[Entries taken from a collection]
....

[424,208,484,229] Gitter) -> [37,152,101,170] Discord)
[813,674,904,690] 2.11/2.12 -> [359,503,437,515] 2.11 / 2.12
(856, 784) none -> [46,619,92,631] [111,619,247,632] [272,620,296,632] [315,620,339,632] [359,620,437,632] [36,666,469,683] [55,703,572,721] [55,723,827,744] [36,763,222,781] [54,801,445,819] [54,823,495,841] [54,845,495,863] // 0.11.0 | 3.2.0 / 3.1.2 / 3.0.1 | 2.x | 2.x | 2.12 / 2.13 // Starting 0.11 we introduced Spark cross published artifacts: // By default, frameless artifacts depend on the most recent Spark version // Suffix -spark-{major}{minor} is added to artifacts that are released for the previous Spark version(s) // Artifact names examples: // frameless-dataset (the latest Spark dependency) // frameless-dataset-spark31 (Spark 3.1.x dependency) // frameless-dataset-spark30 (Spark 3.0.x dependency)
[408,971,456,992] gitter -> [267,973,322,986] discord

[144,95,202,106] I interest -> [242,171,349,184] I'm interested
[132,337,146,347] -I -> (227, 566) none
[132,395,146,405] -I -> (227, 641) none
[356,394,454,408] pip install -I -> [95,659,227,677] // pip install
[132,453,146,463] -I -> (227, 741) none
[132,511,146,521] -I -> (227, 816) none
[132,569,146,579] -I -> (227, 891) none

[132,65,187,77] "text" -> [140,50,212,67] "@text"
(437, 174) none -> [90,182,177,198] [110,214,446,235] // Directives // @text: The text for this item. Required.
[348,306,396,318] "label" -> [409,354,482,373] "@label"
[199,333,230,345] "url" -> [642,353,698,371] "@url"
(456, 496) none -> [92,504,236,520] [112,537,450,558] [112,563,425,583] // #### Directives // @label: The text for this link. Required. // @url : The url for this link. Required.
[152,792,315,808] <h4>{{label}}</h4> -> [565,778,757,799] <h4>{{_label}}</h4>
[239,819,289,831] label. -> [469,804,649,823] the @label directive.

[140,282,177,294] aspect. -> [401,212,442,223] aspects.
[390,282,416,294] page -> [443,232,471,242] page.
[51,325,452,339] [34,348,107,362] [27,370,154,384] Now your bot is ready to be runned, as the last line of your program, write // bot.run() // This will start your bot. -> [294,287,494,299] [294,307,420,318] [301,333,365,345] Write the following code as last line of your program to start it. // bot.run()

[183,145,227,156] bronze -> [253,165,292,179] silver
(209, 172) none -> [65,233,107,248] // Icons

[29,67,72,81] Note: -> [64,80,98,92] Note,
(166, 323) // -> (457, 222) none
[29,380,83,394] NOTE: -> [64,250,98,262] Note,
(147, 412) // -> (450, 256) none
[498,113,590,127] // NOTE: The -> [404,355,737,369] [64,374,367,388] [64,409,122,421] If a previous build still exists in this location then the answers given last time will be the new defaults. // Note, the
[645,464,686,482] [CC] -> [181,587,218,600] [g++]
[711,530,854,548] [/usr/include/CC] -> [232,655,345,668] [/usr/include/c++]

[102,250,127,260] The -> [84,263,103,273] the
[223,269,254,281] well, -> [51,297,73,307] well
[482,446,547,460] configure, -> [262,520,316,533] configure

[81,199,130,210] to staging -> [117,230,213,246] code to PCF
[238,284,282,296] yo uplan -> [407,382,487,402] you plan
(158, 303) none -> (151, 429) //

....

→ Directions: Set down again, word for word, the stretch of records from the line with "[29,67,72,81] Note: ->" to the line with "[498,113,590,127] // NOTE: The", both of those lines included.

→ Output for this task:
[29,67,72,81] Note: -> [64,80,98,92] Note,
(166, 323) // -> (457, 222) none
[29,380,83,394] NOTE: -> [64,250,98,262] Note,
(147, 412) // -> (450, 256) none
[498,113,590,127] // NOTE: The -> [404,355,737,369] [64,374,367,388] [64,409,122,421] If a previous build still exists in this location then the answers given last time will be the new defaults. // Note, the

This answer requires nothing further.